Die Zusammenarbeit der beiden Firmen hatte eigentlich vielversprechend begonnen: Die beiden Adtranz-Partner, so ein damaliger Spiegel-Bericht, „schienen wie füreinander geschaffen“. Die AEG war vor allem in Deutschland stark, ABB dagegen verfügte über ein weltweites Produktions- und Vertriebsnetz. Das machte die Beteiligten Übermütig: Gleich zu Beginn der Zusammenarbeit 1995 teilte Adtranz seinen Auftraggebern mit, auf die üblichen langen Erprobungsfahrten könne verzichtet werden. Computersimulation mache dies überflüssig. Doch die anfängliche Begeisterung währte nicht lange, und wenig später kam die erste Ernüchterung: Bereits Ende 1996 hatte man die Neitech- Züge des Typs VT611 erstmals vom Gleis holen müssen, als eine Getriebestange einen Tank aufschlug. Kleinere Pannen folgten. Bahnsprecher Sommer führt diese „Zwischenfälle“, wie er besorgt zugibt, auf die „schwierige Zusammenarbeit“ von AEG und ABB zurück. Doch selbst jahrelanges Mißmanagement und Fehlplanung bei Adtranz scheinen für die DB- Leitung kein Hindernis zu sein: Die Zusammenarbeit werde „keineswegs in Frage gestellt“. 150 weitere Züge desselben Typs sind bei Adtranz bestellt, und „dabei soll es auch bleiben“, erklärte Sommer gestern.
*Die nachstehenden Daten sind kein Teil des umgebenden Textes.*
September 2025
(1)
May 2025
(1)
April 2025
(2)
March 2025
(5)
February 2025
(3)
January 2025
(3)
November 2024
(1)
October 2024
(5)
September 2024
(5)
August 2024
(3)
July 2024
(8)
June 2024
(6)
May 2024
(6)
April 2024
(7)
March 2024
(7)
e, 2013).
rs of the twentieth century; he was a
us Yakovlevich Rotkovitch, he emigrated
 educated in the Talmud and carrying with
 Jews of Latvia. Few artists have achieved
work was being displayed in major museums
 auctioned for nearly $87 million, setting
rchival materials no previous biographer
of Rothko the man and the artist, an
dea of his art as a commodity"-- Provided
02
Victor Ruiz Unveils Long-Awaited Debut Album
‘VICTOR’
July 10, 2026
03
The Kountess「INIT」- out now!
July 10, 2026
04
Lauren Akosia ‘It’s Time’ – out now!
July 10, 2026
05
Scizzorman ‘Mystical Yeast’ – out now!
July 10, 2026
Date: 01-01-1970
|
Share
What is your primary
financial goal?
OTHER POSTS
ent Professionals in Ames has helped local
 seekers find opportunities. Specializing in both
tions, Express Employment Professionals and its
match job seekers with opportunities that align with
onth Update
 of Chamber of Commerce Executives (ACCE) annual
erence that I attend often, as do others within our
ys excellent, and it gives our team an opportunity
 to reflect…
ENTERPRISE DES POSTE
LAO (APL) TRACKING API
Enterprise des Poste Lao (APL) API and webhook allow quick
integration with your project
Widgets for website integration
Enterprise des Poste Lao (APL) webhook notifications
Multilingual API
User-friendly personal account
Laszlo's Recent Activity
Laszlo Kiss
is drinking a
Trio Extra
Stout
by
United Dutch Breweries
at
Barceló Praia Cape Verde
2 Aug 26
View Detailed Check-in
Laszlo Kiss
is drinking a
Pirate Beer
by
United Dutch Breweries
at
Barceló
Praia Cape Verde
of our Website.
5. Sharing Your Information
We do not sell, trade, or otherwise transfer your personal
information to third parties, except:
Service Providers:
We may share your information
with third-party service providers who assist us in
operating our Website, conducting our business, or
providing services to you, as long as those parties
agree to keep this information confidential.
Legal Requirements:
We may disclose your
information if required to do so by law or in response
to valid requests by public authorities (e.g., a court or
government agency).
Einzig der rheinland-pfälzische Verkehrsminister Rainer Brüderle (FDP) hat Gespräche mit Adtranz-Konkurrent Talbot angekündigt. Die anderen warten geduldig, schießlich gilt Adtranz als weltweit führender Hersteller von Lokomotiven und Schienenteilen. Und das bedeutet Arbeitsplätze. Auch wenn 1.400 Stellen demnächst abgebaut werden: Über 7.000 Menschen bleiben bei Adtranz in Deutschland beschäftigt.